Studie „BID-Managements in Deutschland“

In Zusammenarbeit mit dem Institute of Place Management (Manchester, UK) und der dan pearlman GmbH führt INPOLIS die Studie „BIDs in Deutschland: Strukturen, Aufgaben, Personal“ durch. Ziel ist es, eine Übersicht über die verschiedenen Organisationsstrukturen von BID-Aufgabenträgern in Deutschland, deren Aufgaben und die sich daraus ergebenden Anforderungen für die Mitarbeiter von BID-Aufgabenträgern zu erlangen.

Ein Business Improvement District (BID) ist ein räumlich klar umrissener Bereich, in dem die Grundeigentümer und Gewerbetreibenden gemeinsam versuchen sollen, die Standortqualität durch Maßnahmen zu verbessern, die aus dem Aufkommen einer selbst auferlegten und zeitlich befristet erhobenen Abgabe finanziert werden. Beispiele hierfür sind physische Verbesserungsmaßnahmen wie die Gestaltung von Freiflächen und Maßnahmen der Straßengestaltung oder auch unternehmensorientierte Maßnahmen wie eine gemeinsame Marketingstrategie.

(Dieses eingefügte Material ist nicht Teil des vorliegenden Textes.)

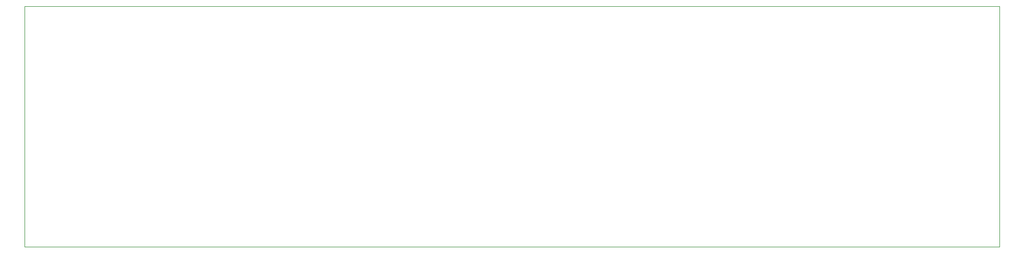
<source format=gm1>
G04 #@! TF.GenerationSoftware,KiCad,Pcbnew,(5.1.4)-1*
G04 #@! TF.CreationDate,2022-10-31T09:04:18+01:00*
G04 #@! TF.ProjectId,quaver-keypadrev1,71756176-6572-42d6-9b65-797061647265,rev?*
G04 #@! TF.SameCoordinates,Original*
G04 #@! TF.FileFunction,Profile,NP*
%FSLAX46Y46*%
G04 Gerber Fmt 4.6, Leading zero omitted, Abs format (unit mm)*
G04 Created by KiCad (PCBNEW (5.1.4)-1) date 2022-10-31 09:04:18*
%MOMM*%
%LPD*%
G04 APERTURE LIST*
%ADD10C,0.050000*%
G04 APERTURE END LIST*
D10*
X117094000Y-85217000D02*
X117094000Y-124333000D01*
X275082000Y-124333000D02*
X275082000Y-85217000D01*
X257429000Y-124333000D02*
X275082000Y-124333000D01*
X257429000Y-85217000D02*
X275082000Y-85217000D01*
X117094000Y-85217000D02*
X257429000Y-85217000D01*
X117094000Y-124333000D02*
X257429000Y-124333000D01*
M02*

</source>
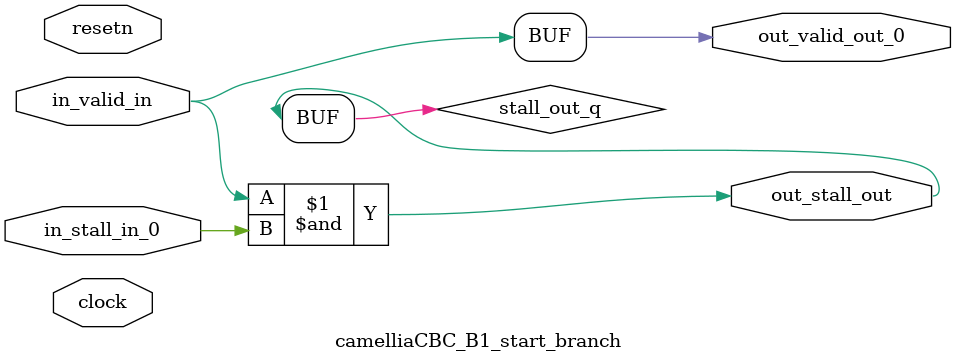
<source format=sv>



(* altera_attribute = "-name AUTO_SHIFT_REGISTER_RECOGNITION OFF; -name MESSAGE_DISABLE 10036; -name MESSAGE_DISABLE 10037; -name MESSAGE_DISABLE 14130; -name MESSAGE_DISABLE 14320; -name MESSAGE_DISABLE 15400; -name MESSAGE_DISABLE 14130; -name MESSAGE_DISABLE 10036; -name MESSAGE_DISABLE 12020; -name MESSAGE_DISABLE 12030; -name MESSAGE_DISABLE 12010; -name MESSAGE_DISABLE 12110; -name MESSAGE_DISABLE 14320; -name MESSAGE_DISABLE 13410; -name MESSAGE_DISABLE 113007; -name MESSAGE_DISABLE 10958" *)
module camelliaCBC_B1_start_branch (
    input wire [0:0] in_stall_in_0,
    input wire [0:0] in_valid_in,
    output wire [0:0] out_stall_out,
    output wire [0:0] out_valid_out_0,
    input wire clock,
    input wire resetn
    );

    wire [0:0] stall_out_q;


    // stall_out(LOGICAL,6)
    assign stall_out_q = in_valid_in & in_stall_in_0;

    // out_stall_out(GPOUT,4)
    assign out_stall_out = stall_out_q;

    // out_valid_out_0(GPOUT,5)
    assign out_valid_out_0 = in_valid_in;

endmodule

</source>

Die Vor- und Nachteile von BIDs dabei und ihre Rolle als Instrument der Stadtentwicklung wurden wissenschaftlich bereits vielfältig diskutiert. Bislang weit weniger beleuchtet wurden jedoch die BID-Managements an sich. INPOLIS widmet sich deshalb mit der Studie „BID-Managements in Deutschland: Strukturen, Aufgaben, Personal“ den verschiedenen Organisationsstrukturen von BID-Aufgabenträgern in Deutschland, den Aufgaben von BID-Managaments und deren Anforderungsprofil.